Adding to the stress, many workers say, are new responsibilities, including disinfecting store fixtures and enforcing social distancing and mask requirements.
Almost every major retailer, including Walmart, Home Depot and Target, is now asking shoppers to wear masks, although employees say enforcement is spotty and often fraught. Grocery workers have been demeaned, screamed at and even assaulted for reminding shoppers of the new protocols, with some of the most egregious incidents captured on video and shared online. Illinois this week made it a felony to assault workers who are enforcing mask requirements.
“The pressure is wearing away at us in great chunks,” said a mid-level manager at a Kroger store in Kentucky, who spoke on the condition of anonymity because he feared losing his job. “We’re getting it from both ends: customers and corporate.”
Company representatives, he said, are exerting more pressure to ensure shelves and displays are full, even though stores are at the mercy of broader slowdowns in the supply chain. “It’s little things like, why isn’t the yogurt display perfect?” the manager said. “They tear management to shreds and leave everybody on eggshells.”
Kristal Howard, a spokeswoman for Kroger, said the company has provided paid emergency leave and financial support for child care during the pandemic. It also gave employees an extra $2 an hour — which it called a “hero bonus” — for two months ending in late May and gave them a one-time bonus that topped out at $400.
“Our most urgent priority throughout this pandemic has been to provide a safe environment for our associates and customers while meeting our societal obligation to provide open stores,” Howard said.
In Jacksonville, Fla., the Publix store where Tonyalee Henderson works is trying to restore normalcy: It has reopened its salad and olive bars and stopped enforcing occupancy limits. But the reality for workers is far from normal, Henderson says. She is working fewer hours than she used to — about 20 a week instead of more than 40 — but is taking on extra responsibilities and often contending with irate customers for her $13.50 an hour.
“At first it was like, ‘You are so great for risking your life,’ ” she said. “Now the atmosphere is completely different.”
The company, she said, raised her pay by 50 cents an hour and gave her four Publix gift cards totaling about $200 after taxes.
In early April, managers gave each worker a disposable mask and a handout instructing them to clean it between uses by holding it over a pot of steaming water. Henderson began buying her own masks so she could change them after every shift. The company now provides Publix-branded cloth masks for its employees.
“So many of us are on the verge of quitting,” she said. “We’re having to do the work of three people while risking our health.”

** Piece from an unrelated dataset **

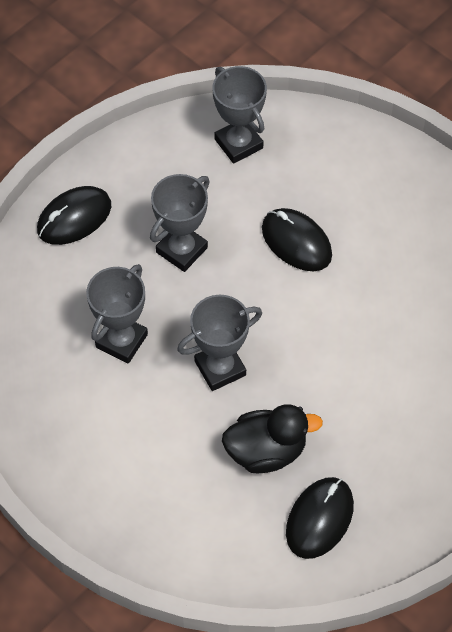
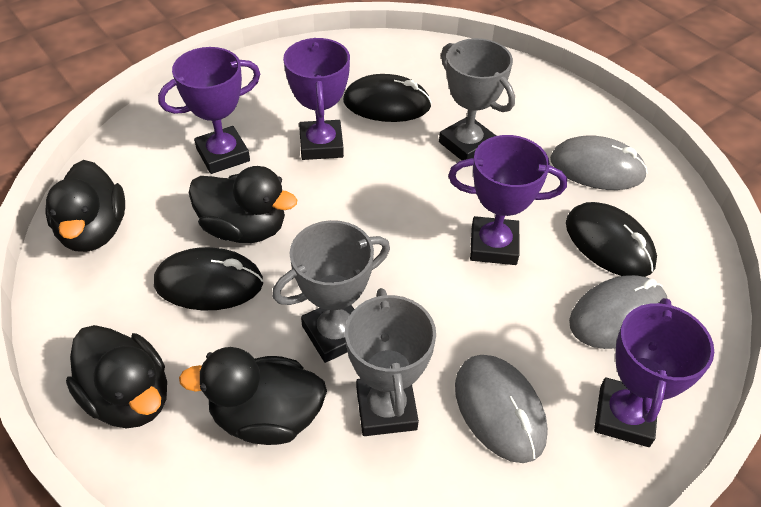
black duck: [222,405,323,473] = 1 -> [45,160,125,252] [66,325,167,428] [179,347,327,445] [189,166,297,243] = 4
grey mouse: none = 0 -> [455,355,548,463] [550,135,648,190] [569,275,668,349] = 3
grey trophy: [86,264,148,364] [150,174,210,272] [177,295,262,391] [212,66,267,164] = 4 -> [272,220,390,363] [345,288,436,436] [439,38,515,160] = 3
purple trophy: none = 0 -> [158,47,260,174] [283,38,350,160] [448,135,567,265] [594,298,714,447] = 4

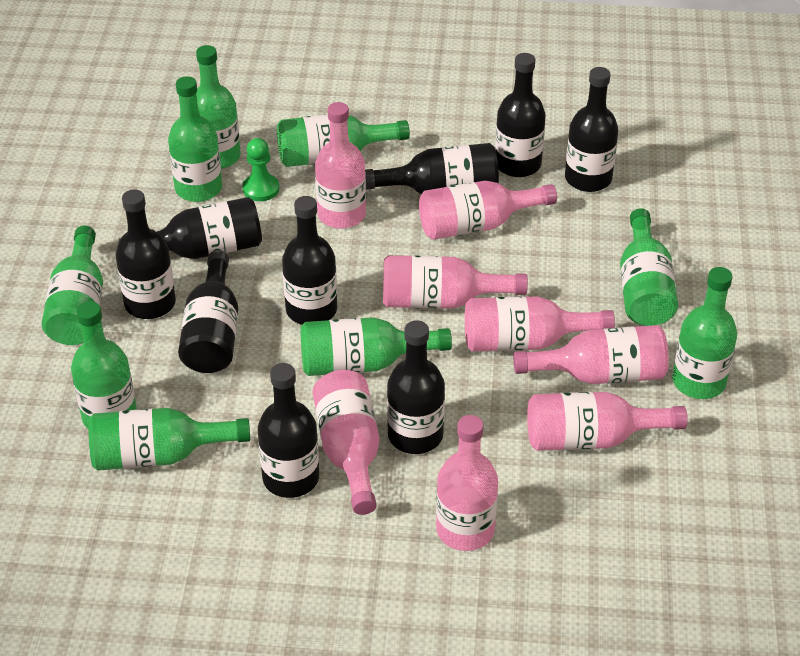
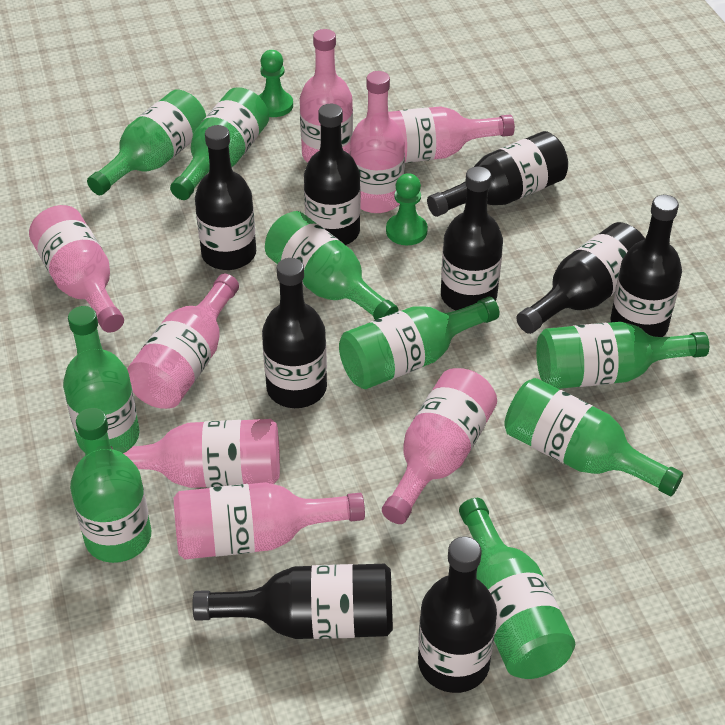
green pawn: [242,138,279,201] = 1 -> [259,50,293,117] [386,173,428,245] = 2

A spokeswoman for Publix did not respond to requests for comment.
In Manhattan, a Trader Joe’s employee in her late 50s who asked not to be identified says she has wondered whether to quit. She has not been feeling well but used up her paid sick time early in the pandemic and has twice tested positive for covid-19 antibodies.
“The unknowns are the worst part of it,” she said. “I do notice I’m out of breath more often but I don’t know what that is. It’s this constant fear for your physical health — not just from coronavirus but also from people who don’t want to follow the rules.”
Kenya Friend-Daniel, a spokeswoman for Trader Joe’s, said the company asks employees to stay home if they are unwell and has provided as much as two weeks of paid time off to those who feel sick or are awaiting covid-19 test results. It also is offering an extra $2 an hour in “thank you” pay through the end of the year.
“Anyone who is concerned about working may take an unpaid leave without question,” she said, adding that employees who received health benefits from the company before the pandemic will continue to receive insurance through the end of the year, regardless of how many hours they work.
The worker says she loves her job and does not want to quit. She has worked in retail for more than 35 years, but says she is tired of being treated like a second-class citizen.
“It’s my career even though it may not be a well-respected one,” she said. “I’m not feeling great today, so I’m sitting here debating: Do I go in? Do I not? If I take time off for feeling sick, I’m treated like I’m guilty until I prove otherwise. It’s a terrible position to be in.”